Monday, August 8, 2011

What Will Happen When Most Don't Cook?



According to Richard Wrangham  in  Catching Fire  How Cooking Made us Human,  cooks are responsible for the changes that led to the development of modern humans from raw-food eating australopithecine ancestors.  Wrangham argues that because cooking unlocks nutrients from food making them more nutritious, (Apologies to raw food advocates who are happy to get few nutrients per unit mass of food consumed.) natural selection favored the survival of individuals who understood how to cook and, since knowing how to cook also means knowing how to use fire, these individuals were crucial in the development of technologies that depend on the controlled release of energy (in other words, all technology).  

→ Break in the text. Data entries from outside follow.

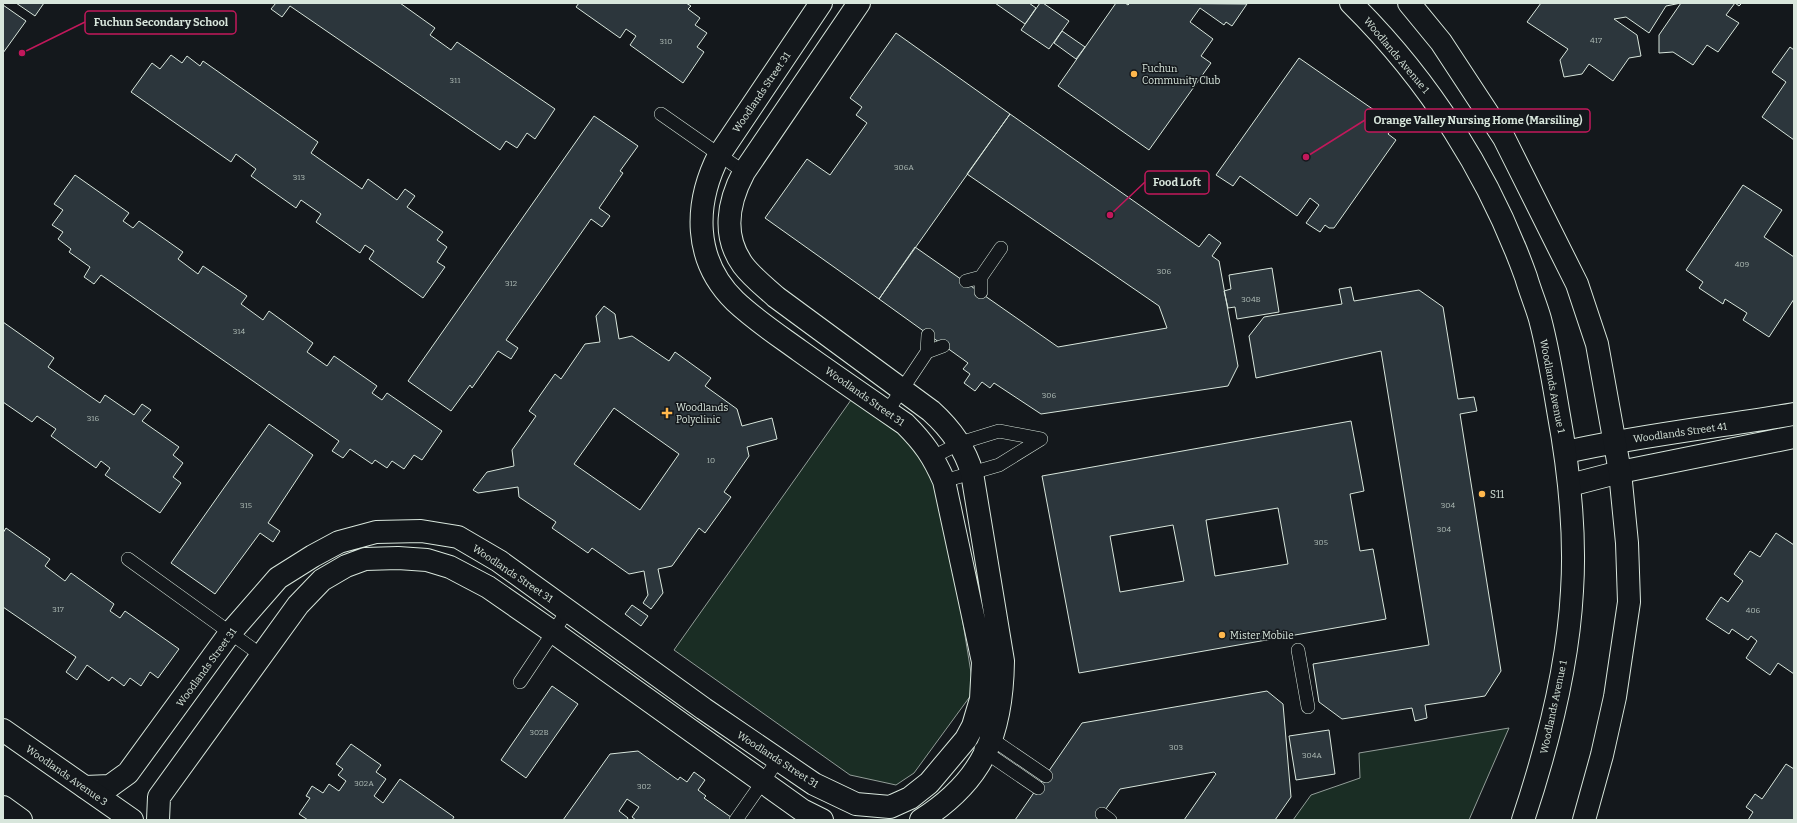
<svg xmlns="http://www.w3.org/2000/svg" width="1797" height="823" viewBox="0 0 1797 823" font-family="Bitter,serif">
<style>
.green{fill:#1a2d24;stroke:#939e99}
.building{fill:#2c363c;stroke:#d8e6dc;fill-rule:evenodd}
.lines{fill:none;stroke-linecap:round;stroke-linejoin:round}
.service-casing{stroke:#d8e6dc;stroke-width:14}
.minor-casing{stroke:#d8e6dc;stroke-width:24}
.secondary-casing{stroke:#d8e6dc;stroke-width:24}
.primary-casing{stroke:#d8e6dc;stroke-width:24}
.service{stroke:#14181c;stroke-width:13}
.minor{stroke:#14181c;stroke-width:22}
.secondary{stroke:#14181c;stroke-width:22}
.primary{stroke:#14181c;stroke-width:22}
.poi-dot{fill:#ffb74d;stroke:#14181c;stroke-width:1.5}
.labels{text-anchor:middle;stroke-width:3;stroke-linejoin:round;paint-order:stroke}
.number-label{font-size:8px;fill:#adbab4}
.street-label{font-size:10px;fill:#d8e6dc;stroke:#14181c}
.poi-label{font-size:10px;fill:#d8e6dc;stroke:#14181c;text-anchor:start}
.leader{fill:none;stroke:#c2185b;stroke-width:1.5}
.callout-dot{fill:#c2185b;stroke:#14181c;stroke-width:1.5}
.callout{fill:#14181c;stroke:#c2185b;stroke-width:1.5}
.callout-label{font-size:11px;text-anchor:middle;font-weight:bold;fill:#d8e6dc}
</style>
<rect width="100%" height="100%" fill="#14181c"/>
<path class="green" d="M851 400 911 442 941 488 974 691 914 773 896 785 850 775 674 650Z
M1509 728 1469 820H1293L1311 795 1360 778 1359 753Z"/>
<path class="building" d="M16 3H44L35 16Z
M276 3H400L435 28 430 35 451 50 457 42 555 109 535 139 527 133 517 148 506 141 500 150 290 6 282 17 271 9Z
M579 3H686L691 6 688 9 700 18 695 25 707 33 697 47 704 52 683 83 630 45 636 36 626 29 620 38 576 7Z
M995 3H1029L1036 8 1025 24Z
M1040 3H1043L1069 21 1049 49 1021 30Z
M1116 3H1125L1128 5 1130 3 1247 4 1232 26 1226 22 1224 25 1200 8 1190 22 1213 39 1201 56 1211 63 1149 150 1058 86Z
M1541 3H1742L1739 6 1735 3 1726 15 1739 23 1718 52 1707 45 1693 65 1673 52 1659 53V35L1681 3 1666 6 1649 33 1626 17 1614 19 1637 35 1641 56 1629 58 1613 81 1589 64 1582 74 1564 77 1560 60 1568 49 1527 22Z
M3 5 26 21 3 53Z
M1062 31 1085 47 1076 59 1054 43Z
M896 33 1010 114 879 299 765 218 807 159 830 175 867 123 856 115 862 107 850 98Z
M1790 47 1794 50V140L1762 117 1786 82 1772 72Z
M171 55 182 63 187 56 200 66 203 61 318 142 311 153 362 189 368 179 397 200 405 189 415 196 407 207 443 232 437 240 447 247 437 262 445 267 423 298 369 259 374 251 365 245 360 253 316 222 321 214 301 200 296 208 251 176 256 169 236 154 231 162 131 92 152 63 160 69Z
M1299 58 1374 110 1368 118 1376 127 1382 118 1391 130 1388 134 1396 140 1334 228H1329L1325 225 1320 232 1306 223 1319 205 1310 198 1297 216 1240 176 1233 186 1216 175Z
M1010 114 1199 247 1209 234 1221 243 1212 256 1219 261 1238 366 1228 386 1041 414 994 383 990 388 982 382 975 391 964 383 970 374 963 369 968 363 879 299 915 247 1058 347 1167 328 1159 306 967 174Z
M594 116 638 146 620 171 623 173 599 208 610 216 602 227 591 219 506 340 518 348 511 359 498 351 472 388 470 385 451 411 408 381Z
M75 175 129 213 123 221 133 228 139 221 183 252 178 259 198 274 203 266 247 296 241 304 263 320 269 311 313 343 307 352 327 366 334 356 377 386 372 393 382 400 387 393 442 431 422 460 414 455 404 469 392 461 387 468 375 460 372 464 350 449 343 458 332 451 339 441 101 275 94 284 84 277 90 267 69 252 71 249 58 239 63 232 52 225 63 210 54 204Z
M1743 185 1782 210 1764 237 1794 257V299L1769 337 1743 320 1747 313 1725 299 1723 304 1699 288 1703 282 1686 270Z
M1272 268 1279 312 1237 319 1235 307 1228 308 1224 291 1231 289 1229 275Z
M1351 287 1354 301 1419 290 1443 307 1458 399 1474 397 1477 411 1460 414 1501 671 1485 696 1425 705 1427 718 1415 721 1412 708 1342 719 1319 702 1313 664 1429 645 1381 351 1256 378 1249 336 1264 317 1342 304 1339 289Z
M604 306 615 314 619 339 632 336 669 361 675 352 711 378 705 386 737 409 742 426 772 418 777 439 747 447 749 456 724 492 731 497 705 533 699 528 672 566 658 569 663 593 651 609 643 603 648 595 644 571 629 574 592 548 588 553 552 528 556 522 519 497 518 487 478 493 473 490 487 472 514 466 512 450 536 416 529 411 555 374 561 379 585 344 600 342 596 316ZM614 408 679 454 640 510 574 464Z
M3 322 54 358 48 367 100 403 105 395 134 415 142 404 151 410 142 421 179 447 173 455 183 463 173 477 181 483 160 513 105 475 110 468 101 461 96 468 51 436 56 429 37 416 32 422 3 402Z
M1351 421 1364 491 1350 494 1360 551 1373 549 1386 619 1079 673 1042 476ZM1278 508 1288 564 1215 576 1206 520ZM1173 525 1184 581 1120 592 1110 536Z
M269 424 313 455 268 523 280 531 273 542 260 533 215 594 171 563Z
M6 528 50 559 45 566 65 581 71 573 114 604 110 611 120 618 125 611 179 649 158 678 150 672 141 686 130 678 124 686 112 677 109 681 87 665 77 680 66 672 76 657 3 607V533Z
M1776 533 1794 545V674L1778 663 1770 675 1746 658 1757 641 1751 636 1748 640 1732 629 1729 634 1706 619 1721 597 1728 602 1743 581 1734 574 1750 551 1760 557Z
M632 605 648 616 641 626 625 614Z
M552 686 578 704 526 778 501 760Z
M1267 691 1283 704 1291 797 1275 820H1184L1216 774 1214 772 1120 789 1098 820H1015L1082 723Z
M1329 730 1335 774 1296 780 1289 736Z
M351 744 381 765 376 772 386 779 374 796 383 803 400 779 454 817 452 820H308L299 814 310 798 306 796 312 786 323 793 329 784 339 791 346 781 338 775 343 769 336 764Z
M638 751 678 780 680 777 687 782 694 772 705 780 698 790 706 796 704 798 735 820H636L632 817 639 807 627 799 619 811 628 818 627 820H563L610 754Z
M1786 764 1794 769V820H1748L1753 812 1746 807 1755 794 1762 799Z"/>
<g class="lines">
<g class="service-casing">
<path id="service" d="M661 114 744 172
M966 281 981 277
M981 292V277L1001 248
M927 352 943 346
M887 412 927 352 928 335
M933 457 960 443 999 431 1041 439
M944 481 999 465 1041 439
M128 559 261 655
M1298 650 1308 707
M520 682 568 610
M986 735 1046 776
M981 749 1038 788
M1102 814 1110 820
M736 820 778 760"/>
</g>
<g class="minor-casing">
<path id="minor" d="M859 3 744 172C728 202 722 236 743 265 752 277 765 287 776 297L931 411C951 429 965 448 972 473L1003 661C1002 734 984 780 921 820
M1566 452C1641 435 1718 427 1794 414
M1570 485 1620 472 1794 437
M85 787 110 786 128 773 230 633 278 578 313 556 339 542 376 532 421 531 458 537 499 561 704 709 814 784 856 804 890 807 910 798 929 783 966 739 973 726 981 699 983 662 944 481C933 456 924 443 905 424 870 400 835 376 800 351 778 335 755 320 735 301 693 260 694 204 719 155L821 3
M158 820 159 797 298 605 322 580 346 566 365 559 398 558 427 560 450 567 488 587 553 632 802 810 822 820"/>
</g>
<g class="secondary-casing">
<path id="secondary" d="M1351 3C1429 80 1489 174 1526 277 1530 291 1536 305 1540 319 1548 349 1553 380 1558 410 1569 470 1576 530 1572 591 1568 667 1547 748 1523 820
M1409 3 1441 42 1504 138 1577 284 1597 344 1620 472 1627 543 1629 602 1615 697 1602 755 1584 820"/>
</g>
<g class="primary-casing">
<path id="primary" d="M3 730 132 820
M3 807 21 820"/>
</g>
<use href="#service" class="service"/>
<use href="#minor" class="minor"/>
<use href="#secondary" class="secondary"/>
<use href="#primary" class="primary"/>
</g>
<g class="poi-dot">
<circle cx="1134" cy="74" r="4"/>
<path d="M665 407h4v4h4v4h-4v4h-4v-4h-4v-4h4z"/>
<circle cx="1482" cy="494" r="4"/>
<circle cx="1222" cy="635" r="4"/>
</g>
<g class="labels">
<g class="number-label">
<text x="1596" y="43">417</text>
<text x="666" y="44">310</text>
<text x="455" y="83">311</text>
<text x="904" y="170">306A</text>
<text x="299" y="180">313</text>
<text x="1742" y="267">409</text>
<text x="1164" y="274">306</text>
<text x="511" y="286">312</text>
<text x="1251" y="302">304B</text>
<text x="239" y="334">314</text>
<text x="1049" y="398">306</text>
<text x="93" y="421">316</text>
<text x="711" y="463">10</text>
<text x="246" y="508">315</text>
<text x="1448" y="508">304</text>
<text x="1444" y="532">304</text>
<text x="1321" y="545">305</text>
<text x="58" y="612">317</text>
<text x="1753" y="613">406</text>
<text x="539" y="735">302B</text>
<text x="1176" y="750">303</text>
<text x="1312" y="758">304A</text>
<text x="364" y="786">302A</text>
<text x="644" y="789">302</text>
</g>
<g class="street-label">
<text transform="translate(1397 55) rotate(50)" y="4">Woodlands Avenue 1</text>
<text transform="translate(761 92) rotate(-56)" y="4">Woodlands Street 31</text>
<text transform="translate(1553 386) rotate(79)" y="4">Woodlands Avenue 1</text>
<text transform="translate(865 396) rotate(35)" y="4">Woodlands Street 31</text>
<text transform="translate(1680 432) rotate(-8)" y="4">Woodlands Street 41</text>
<text transform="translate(513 573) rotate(34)" y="4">Woodlands Street 31</text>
<text transform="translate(206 667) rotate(-54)" y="4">Woodlands Street 31</text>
<text transform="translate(1553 707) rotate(-78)" y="4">Woodlands Avenue 1</text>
<text transform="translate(778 759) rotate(33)" y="4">Woodlands Street 31</text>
<text transform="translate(67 775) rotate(35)" y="4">Woodlands Avenue 3</text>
</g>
<g class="poi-label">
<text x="1142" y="72">Fuchun<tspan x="1142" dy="12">Community Club</tspan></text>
<text x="676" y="411">Woodlands<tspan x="676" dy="12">Polyclinic</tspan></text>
<text x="1490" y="498">S11</text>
<text x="1230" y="639">Mister Mobile</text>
</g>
</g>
<path class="leader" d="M22 53L85 22M1306 157L1365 120M1110 215L1145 182"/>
<g class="callout-dot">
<circle cx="22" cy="53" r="4"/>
<circle cx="1306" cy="157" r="4"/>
<circle cx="1110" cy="215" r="4"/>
</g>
<g class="callout">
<rect x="85" y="11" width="151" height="23" rx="4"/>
<rect x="1365" y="109" width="225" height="23" rx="4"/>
<rect x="1145" y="171" width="64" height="23" rx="4"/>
</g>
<g class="callout-label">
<text x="161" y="26">Fuchun Secondary School</text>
<text x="1478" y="124">Orange Valley Nursing Home (Marsiling)</text>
<text x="1177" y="186">Food Loft</text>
</g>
<rect width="1797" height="823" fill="none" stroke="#d8e6dc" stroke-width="8"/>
</svg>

If Wrangham is right, every one of us owes our human identity and genome to cooks. It also implies that people who don't cook are opting  out of an activity that is as much a part of what makes us human as the ability to walk up right, speak, make and use tools, anticipate future events and recall and analyze the past. And since the number of people in Western industrial and post-industrial cultures have been abandoning cooking for decades in favor of food cooked by others and machines, one really has to wonder what the long term effect on human evolution  is going to be if the trend continues unabated. 










3 comments:

PrairieGarden-Liane said...

Hopefully the recent interest in growing our own vegetables and/or purchasing organic continues to grow.

After reading your post I can't stop thinking of Charlton Heston and Soylent Green.

Gary Allen said...

Harold McGee wrote an article, years ago (in the now defunct Journal of Gastronomy) about why we developed a taste for cooked food. The gist, as I remember it, is that cooking creates many new flavor compounds than exist in raw food, and that complex flavors are one of the signals that foods (like fruit) have achieved ripeness -- an evolutionary advantage for a creatures that need to get the most nutrition from the things they eat.

Sarah said...

The way some people cook, perhaps this is a good thing.